2. Potential Liability for Costs

Defendants request that the Notice inform potential opt-in plaintiffs that, in some circumstances, they may be responsible for paying Defendants' litigation expenses and costs. (Doc. 70 at 3-4, citing Frye v. Baptist Memorial Hosp., Inc., 507 Fed. Appx. 506, 508 (6th Cir. 2012)). The Court denies this request because it could "improperly dissuade putative collective members from opting into the lawsuit." Brandenburg v. Cousin Vinny's Pizza, LLC, No. 3:16-cv-516, 2017 U.S. Dist. LEXIS 129955, at *31 (S.D. Ohio Aug. 14, 2017).

3. Statement regarding the Court's Neutrality

Defendants request that the Notice contain a statement regarding the Court's neutrality to avoid "the appearance of judicial endorsement of the merits of the action." (Doc. 70 at 4, quoting Hoffman-La Roche v. Sperling, 493 U.S. 165, 174 (1989).) Plaintiffs respond by referring to the bolded language in the Notice stating that it does not reflect a judgment by the Court about whether any technician is entitled to compensation. This statement, while informative, does not communicate the Court's neutrality in the same manner as the language proposed by Defendants. The Court therefore orders Plaintiffs to add to the first page of the Notice: "Although this Notice has been authorized by the Honorable Judge Thomas M. Rose, United States District Judge for the Southern District of Ohio, the Court takes no position regarding the merits of Plaintiffs' claims or Defendants' defenses."

4. Defendants' Position

Defendants request that the Notice contain a statement of their position. Plaintiffs do not object to the inclusion of such a statement, but note that Defendants have not provided any suggested language. The Court orders the parties to work together to include appropriate language. If they are unable to reach an agreement, they should promptly notify the Court and seek its intervention.

5. Dissemination of the Notice

Defendants object to Plaintiffs' proposed dissemination of the Notice through regular mail and email. Plaintiffs argue that sending the Notice by both means is necessary because there is a "strong possibility that relying solely on mail will be unsuccessful." (Doc. 74 at 6.) Defendants argue that courts typically approve dissemination of notice through only a single method, unless there is reason to believe that method is ineffective. There is considerable discretion afforded to district courts in determining the method for disseminating notice. As email has become a more common and reliable means of communicating with people, despite changes of address, more courts have authorized dissemination of notice in FLSA and other class actions by email. The Court finds that Plaintiffs' proposed means of disseminating the Notice is reasonable and designed to ensure that potential opt-in plaintiffs are notified of this lawsuit.

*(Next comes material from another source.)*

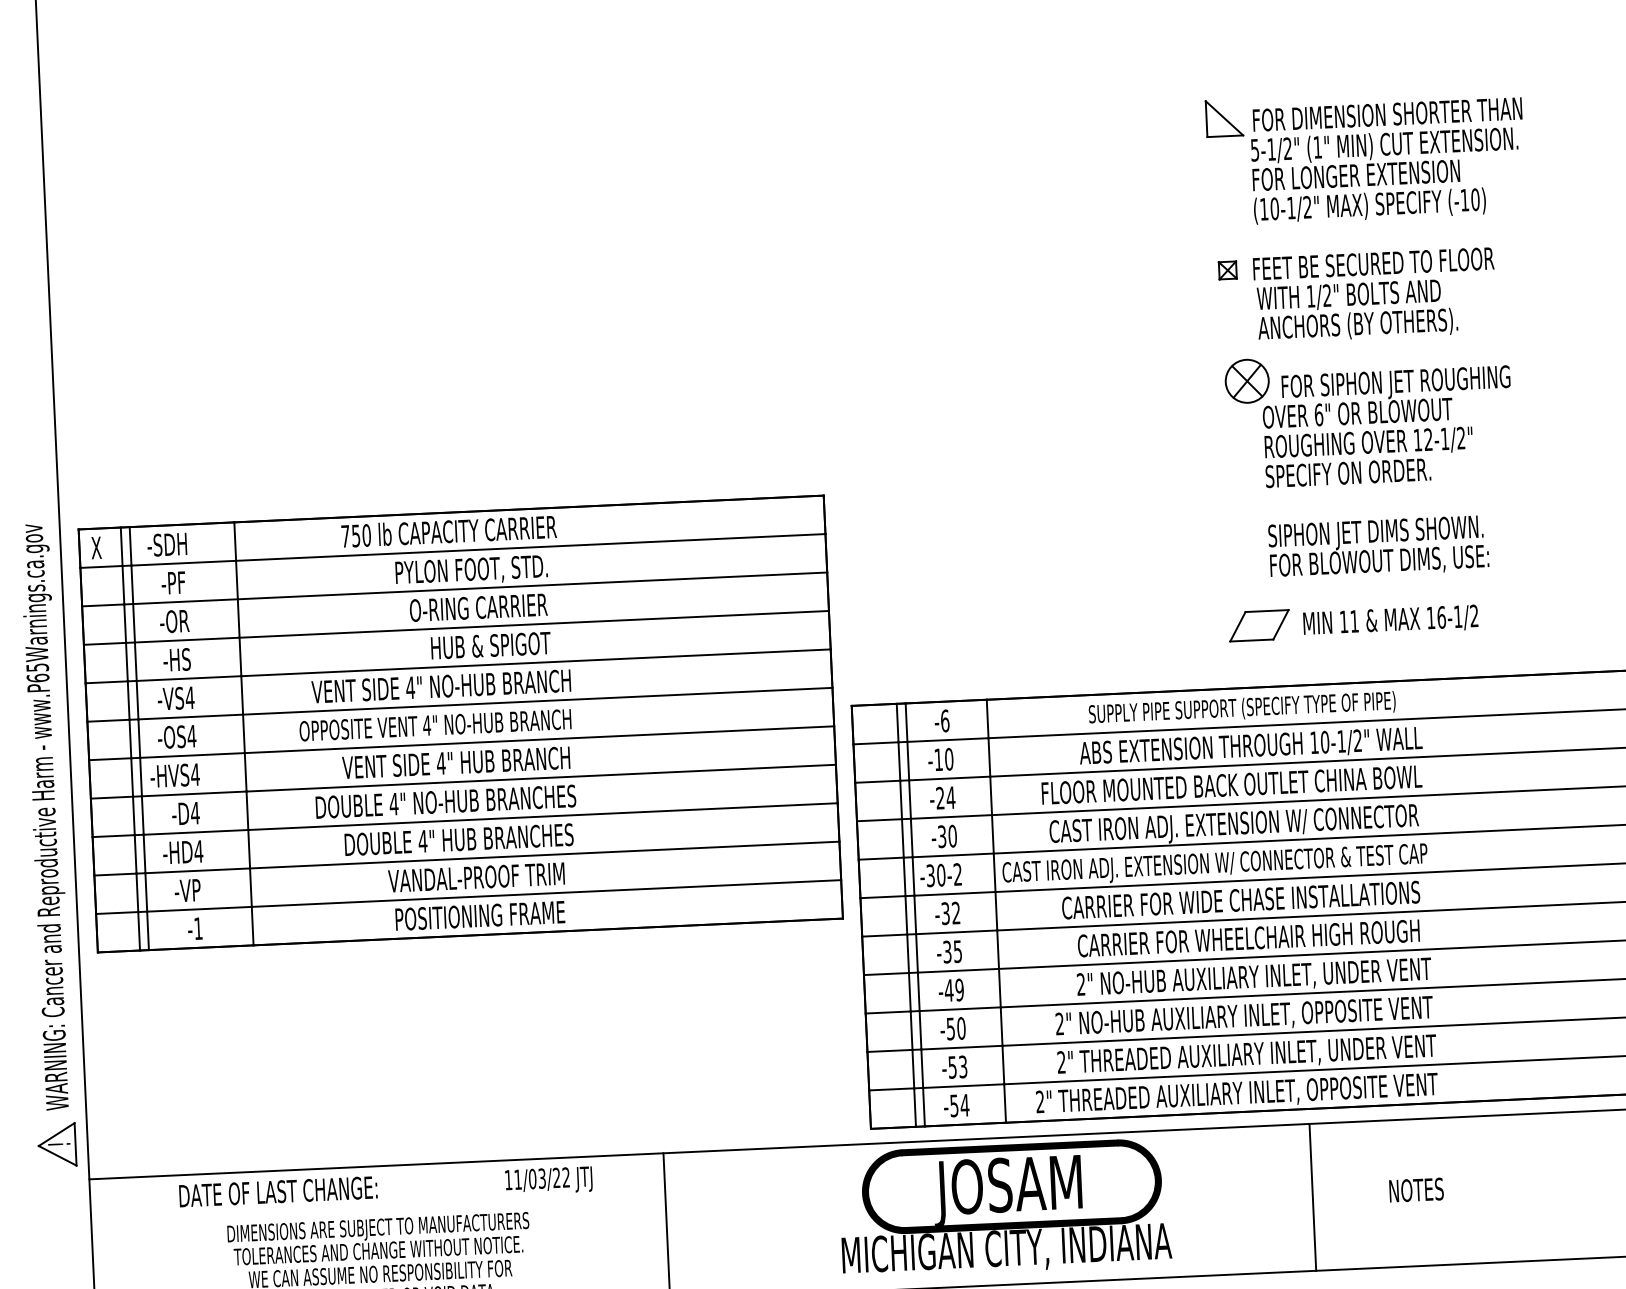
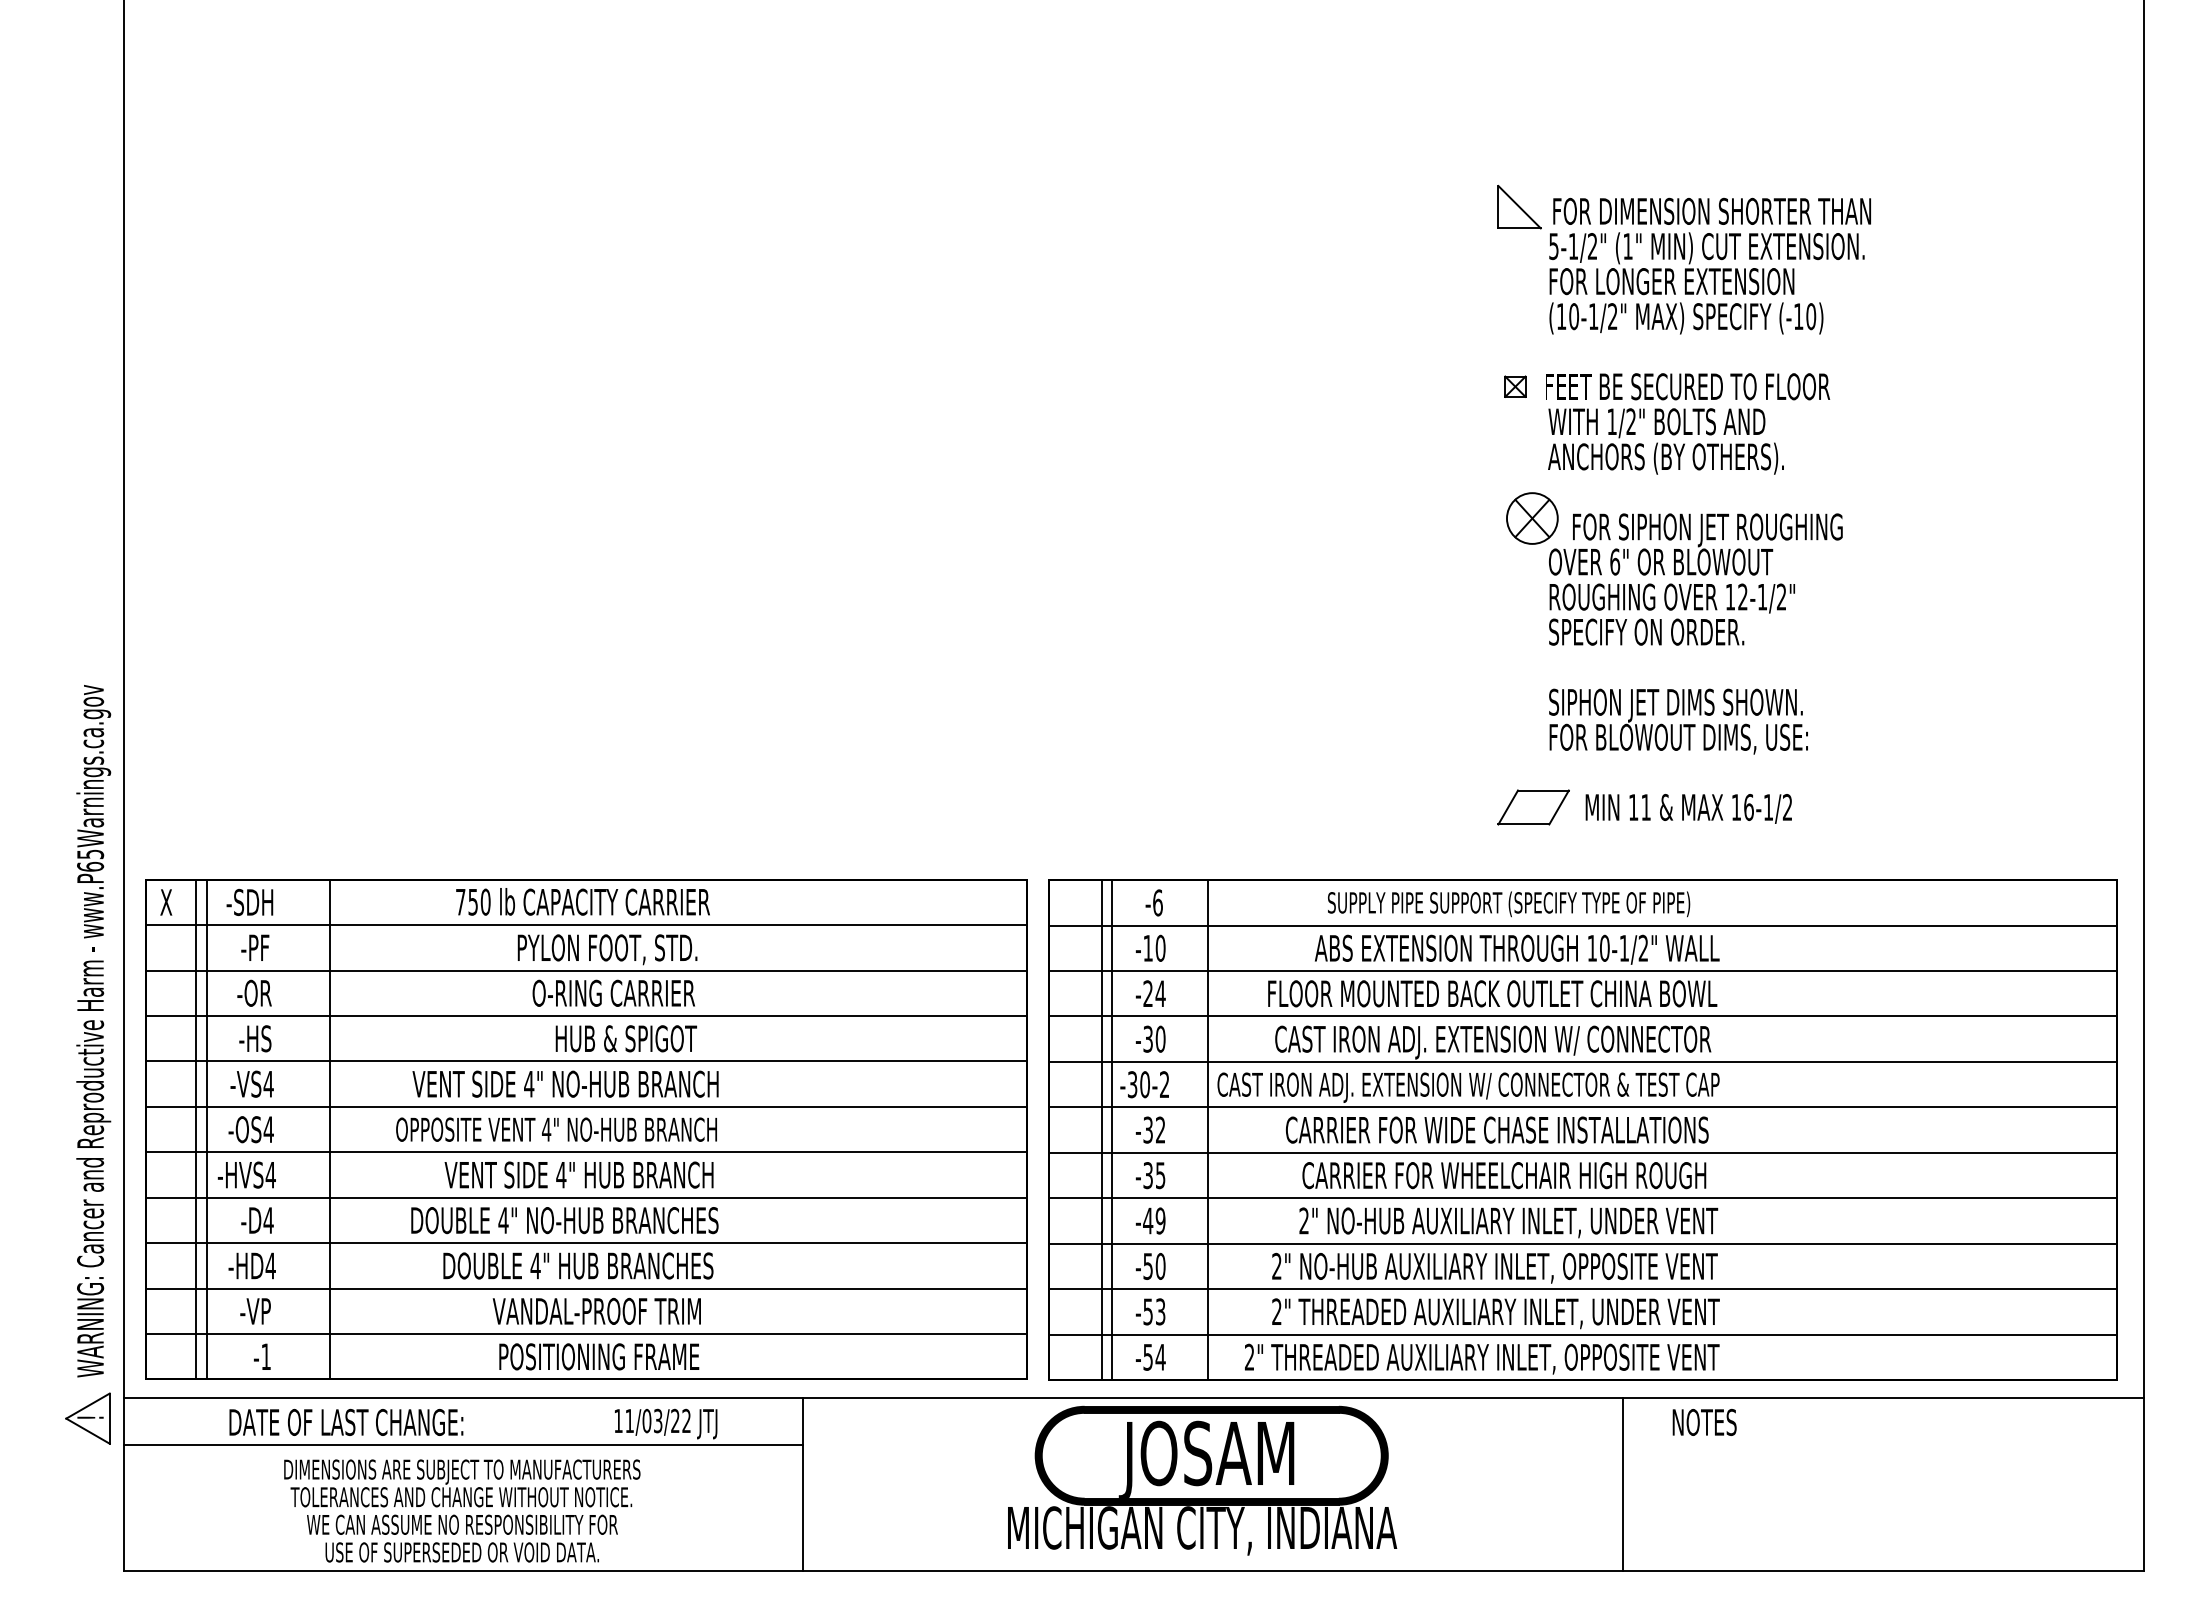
part: (460, 723) -> (586, 1129), moved
part: (43, 845) -> (88, 1064), moved
text: (1416, 1189) -> (1704, 1421), moved
line: (1313, 1197) -> (1623, 1484), moved
line: (378, 1205) -> (463, 1444), added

Plaintiffs also request that the Notice be posted publicly in Krieger Beard's offices. Defendants argue that such posting is intended to encourage participation, instead of notifying potential opt-in plaintiffs of the lawsuit. Plaintiffs counter that mail and email alone might not be sufficient because of the way that Defendants have classified technicians. Defendants themselves admit that they neither issued email addresses to Plaintiffs nor kept track of their personal email addresses. In these circumstances, it is reasonable to permit the public posting of the Notice, in addition to its dissemination via mail and email, to ensure notification of putative class members.

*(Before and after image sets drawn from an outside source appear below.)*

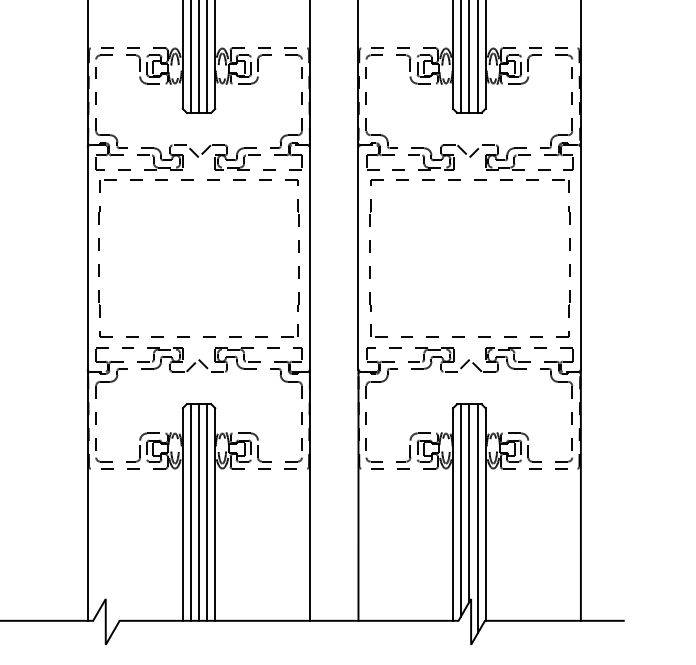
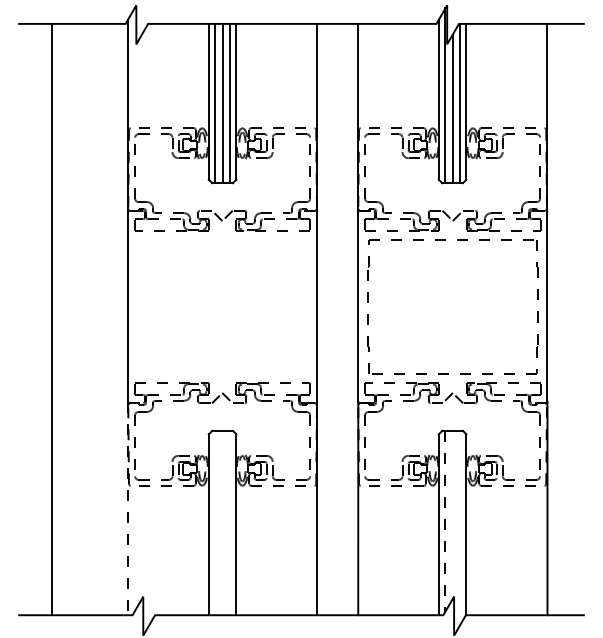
part: (194, 180) -> (218, 240), removed
line: (87, 495) -> (127, 508), solid -> dashed
line: (469, 502) -> (452, 514), removed
line: (461, 510) -> (445, 521), solid -> dashed
line: (190, 511) -> (215, 522), removed
line: (198, 511) -> (222, 522), removed
line: (207, 511) -> (229, 522), removed
line: (477, 517) -> (459, 527), removed

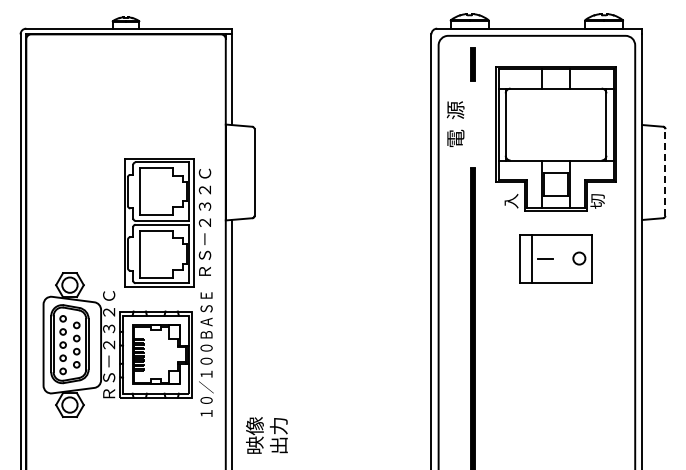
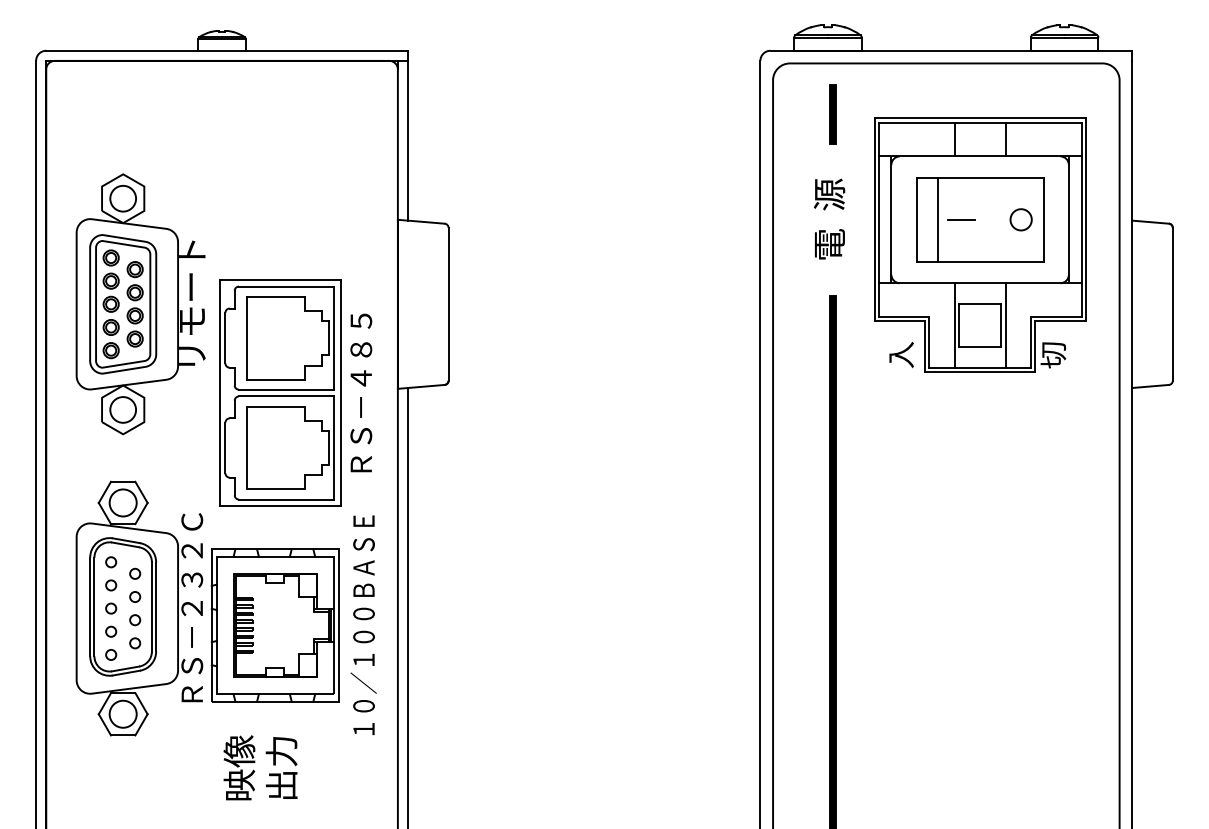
text: (455, 123) -> (829, 217), moved
part: (79, 172) -> (140, 304), added
line: (665, 172) -> (1173, 304), dashed -> solid
text: (204, 221) -> (360, 390), ＲＳ－２３２Ｃ -> ＲＳ－４８５
part: (555, 258) -> (979, 219), moved
text: (266, 435) -> (259, 767), moved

6. Duration of Opt-In Period

The parties agree on a 45 day opt-in period, provided that Plaintiffs are permitted to disseminate the Notice via mail and email. As the Court has approved Plaintiffs' plan for dissemination of the Notice, this issue is resolved.

III. CONCLUSION

For the foregoing reasons, the Court GRANTS the Motion for Conditional Certification and Court-Supervised Notice to Potential Opt-in Plaintiffs (Doc. 62).

DONE and ORDERED.

FootNotes


1. The Court does not wish to dictate the specific language of the Notice to Plaintiffs. Rather, the Court finds that Defendants' objection, in this instance, is well-founded and orders the Plaintiffs to revise the Notice to address the issue.